Task prompt:
Copy the records word for word, starting at their first line and ending after the line that contains "u-vorbereitet-hat".

Records supplied:
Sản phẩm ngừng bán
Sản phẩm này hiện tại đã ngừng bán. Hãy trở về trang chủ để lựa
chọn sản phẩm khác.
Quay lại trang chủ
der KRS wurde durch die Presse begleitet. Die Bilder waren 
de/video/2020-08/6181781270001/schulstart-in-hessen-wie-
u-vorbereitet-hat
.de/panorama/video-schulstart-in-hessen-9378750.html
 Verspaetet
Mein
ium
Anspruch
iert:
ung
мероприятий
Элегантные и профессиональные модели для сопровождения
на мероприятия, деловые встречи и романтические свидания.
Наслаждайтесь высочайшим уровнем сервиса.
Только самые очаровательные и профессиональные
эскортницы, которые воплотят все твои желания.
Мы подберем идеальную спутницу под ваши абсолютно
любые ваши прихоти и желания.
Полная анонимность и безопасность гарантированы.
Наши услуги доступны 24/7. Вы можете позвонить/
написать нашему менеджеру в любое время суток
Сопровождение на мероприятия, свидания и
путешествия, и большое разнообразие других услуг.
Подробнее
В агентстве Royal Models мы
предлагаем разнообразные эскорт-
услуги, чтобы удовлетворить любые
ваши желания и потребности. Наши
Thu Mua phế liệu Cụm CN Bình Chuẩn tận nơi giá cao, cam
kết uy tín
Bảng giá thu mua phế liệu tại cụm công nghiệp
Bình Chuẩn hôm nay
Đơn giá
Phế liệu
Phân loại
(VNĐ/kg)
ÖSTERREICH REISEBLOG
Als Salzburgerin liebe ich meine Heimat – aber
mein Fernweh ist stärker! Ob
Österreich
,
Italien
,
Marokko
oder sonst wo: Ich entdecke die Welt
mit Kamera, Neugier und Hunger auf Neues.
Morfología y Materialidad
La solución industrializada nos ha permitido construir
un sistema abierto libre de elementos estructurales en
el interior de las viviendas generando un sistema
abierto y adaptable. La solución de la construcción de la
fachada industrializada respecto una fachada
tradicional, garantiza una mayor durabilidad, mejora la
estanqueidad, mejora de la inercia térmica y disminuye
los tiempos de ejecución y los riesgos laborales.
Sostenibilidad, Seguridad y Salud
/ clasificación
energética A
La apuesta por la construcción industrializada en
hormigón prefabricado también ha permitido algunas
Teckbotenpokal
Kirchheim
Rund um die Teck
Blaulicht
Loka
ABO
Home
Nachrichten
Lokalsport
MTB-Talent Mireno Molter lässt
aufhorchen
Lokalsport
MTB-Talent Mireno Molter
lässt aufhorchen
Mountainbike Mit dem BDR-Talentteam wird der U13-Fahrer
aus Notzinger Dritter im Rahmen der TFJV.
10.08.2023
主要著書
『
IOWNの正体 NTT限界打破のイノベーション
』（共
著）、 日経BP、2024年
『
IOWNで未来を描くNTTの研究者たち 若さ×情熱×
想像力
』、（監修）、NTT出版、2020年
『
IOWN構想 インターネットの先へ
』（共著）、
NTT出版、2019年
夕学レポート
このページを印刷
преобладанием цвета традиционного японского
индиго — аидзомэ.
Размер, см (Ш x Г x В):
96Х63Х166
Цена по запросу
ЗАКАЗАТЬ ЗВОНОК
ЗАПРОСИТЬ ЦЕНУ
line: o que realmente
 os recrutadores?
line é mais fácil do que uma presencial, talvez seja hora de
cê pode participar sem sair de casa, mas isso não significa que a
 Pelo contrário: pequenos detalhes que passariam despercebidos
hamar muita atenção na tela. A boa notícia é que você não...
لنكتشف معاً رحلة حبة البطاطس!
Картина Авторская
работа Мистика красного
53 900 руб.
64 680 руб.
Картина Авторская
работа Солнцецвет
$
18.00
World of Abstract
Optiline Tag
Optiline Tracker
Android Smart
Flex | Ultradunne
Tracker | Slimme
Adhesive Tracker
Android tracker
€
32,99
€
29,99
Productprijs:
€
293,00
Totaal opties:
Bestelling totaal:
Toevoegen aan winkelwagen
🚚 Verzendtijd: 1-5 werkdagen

Result:
Sản phẩm ngừng bán
Sản phẩm này hiện tại đã ngừng bán. Hãy trở về trang chủ để lựa
chọn sản phẩm khác.
Quay lại trang chủ
der KRS wurde durch die Presse begleitet. Die Bilder waren 
de/video/2020-08/6181781270001/schulstart-in-hessen-wie-
u-vorbereitet-hat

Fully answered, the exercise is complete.